▶ BRIEF: Using the records below, filter out every line that lacks "LEGO" and copy the rest.

▶ EXERCISE MATERIAL:

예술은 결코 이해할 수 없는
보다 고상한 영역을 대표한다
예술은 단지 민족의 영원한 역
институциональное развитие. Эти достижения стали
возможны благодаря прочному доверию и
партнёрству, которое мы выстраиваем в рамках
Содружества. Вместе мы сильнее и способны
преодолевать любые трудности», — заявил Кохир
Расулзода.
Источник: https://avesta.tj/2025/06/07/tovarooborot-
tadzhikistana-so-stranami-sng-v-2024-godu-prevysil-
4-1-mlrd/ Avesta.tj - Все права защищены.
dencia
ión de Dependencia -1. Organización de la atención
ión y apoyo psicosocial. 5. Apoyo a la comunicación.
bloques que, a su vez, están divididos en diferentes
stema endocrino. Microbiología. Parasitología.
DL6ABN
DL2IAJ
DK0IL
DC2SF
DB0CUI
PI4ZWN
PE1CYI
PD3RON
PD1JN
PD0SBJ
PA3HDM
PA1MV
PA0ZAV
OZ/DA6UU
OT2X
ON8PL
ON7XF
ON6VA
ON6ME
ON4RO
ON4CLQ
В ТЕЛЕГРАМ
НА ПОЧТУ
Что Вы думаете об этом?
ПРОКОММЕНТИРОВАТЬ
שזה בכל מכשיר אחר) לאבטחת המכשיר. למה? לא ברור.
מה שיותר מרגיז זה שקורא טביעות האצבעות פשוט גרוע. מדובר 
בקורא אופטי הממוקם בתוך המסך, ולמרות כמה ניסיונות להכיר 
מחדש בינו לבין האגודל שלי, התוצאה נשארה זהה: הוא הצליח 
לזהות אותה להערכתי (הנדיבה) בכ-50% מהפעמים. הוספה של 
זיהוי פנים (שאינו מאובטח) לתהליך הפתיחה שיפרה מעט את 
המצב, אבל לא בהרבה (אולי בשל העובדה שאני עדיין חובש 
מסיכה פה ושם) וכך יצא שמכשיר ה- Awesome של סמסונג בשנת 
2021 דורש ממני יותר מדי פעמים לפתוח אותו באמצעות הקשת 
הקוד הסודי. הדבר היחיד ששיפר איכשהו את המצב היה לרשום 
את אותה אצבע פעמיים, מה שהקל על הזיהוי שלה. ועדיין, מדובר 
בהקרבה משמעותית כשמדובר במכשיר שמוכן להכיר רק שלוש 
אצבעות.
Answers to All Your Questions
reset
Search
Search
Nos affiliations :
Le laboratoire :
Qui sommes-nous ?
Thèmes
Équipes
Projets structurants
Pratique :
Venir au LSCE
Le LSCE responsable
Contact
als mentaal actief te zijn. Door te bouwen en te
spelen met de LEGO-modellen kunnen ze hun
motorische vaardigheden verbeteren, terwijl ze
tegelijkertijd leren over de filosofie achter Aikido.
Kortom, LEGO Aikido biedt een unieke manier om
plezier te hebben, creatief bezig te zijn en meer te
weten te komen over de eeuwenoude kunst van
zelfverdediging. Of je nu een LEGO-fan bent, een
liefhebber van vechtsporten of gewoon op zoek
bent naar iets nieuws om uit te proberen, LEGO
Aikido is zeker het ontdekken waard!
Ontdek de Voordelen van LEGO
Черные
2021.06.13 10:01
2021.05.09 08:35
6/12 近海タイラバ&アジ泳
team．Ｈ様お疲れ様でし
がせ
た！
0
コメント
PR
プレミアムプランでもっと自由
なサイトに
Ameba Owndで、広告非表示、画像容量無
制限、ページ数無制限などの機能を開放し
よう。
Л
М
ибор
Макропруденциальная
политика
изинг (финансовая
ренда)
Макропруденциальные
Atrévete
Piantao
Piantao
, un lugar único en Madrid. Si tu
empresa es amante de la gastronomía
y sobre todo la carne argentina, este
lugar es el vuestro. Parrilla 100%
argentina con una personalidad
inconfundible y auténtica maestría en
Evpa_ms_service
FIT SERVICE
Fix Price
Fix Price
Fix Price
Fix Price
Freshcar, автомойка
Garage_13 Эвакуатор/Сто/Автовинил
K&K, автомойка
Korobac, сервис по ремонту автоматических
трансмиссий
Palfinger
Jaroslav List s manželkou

▶ OUTPUT FOR THIS TASK:
spelen met de LEGO-modellen kunnen ze hun
Kortom, LEGO Aikido biedt een unieke manier om
zelfverdediging. Of je nu een LEGO-fan bent, een
bent naar iets nieuws om uit te proberen, LEGO
Ontdek de Voordelen van LEGO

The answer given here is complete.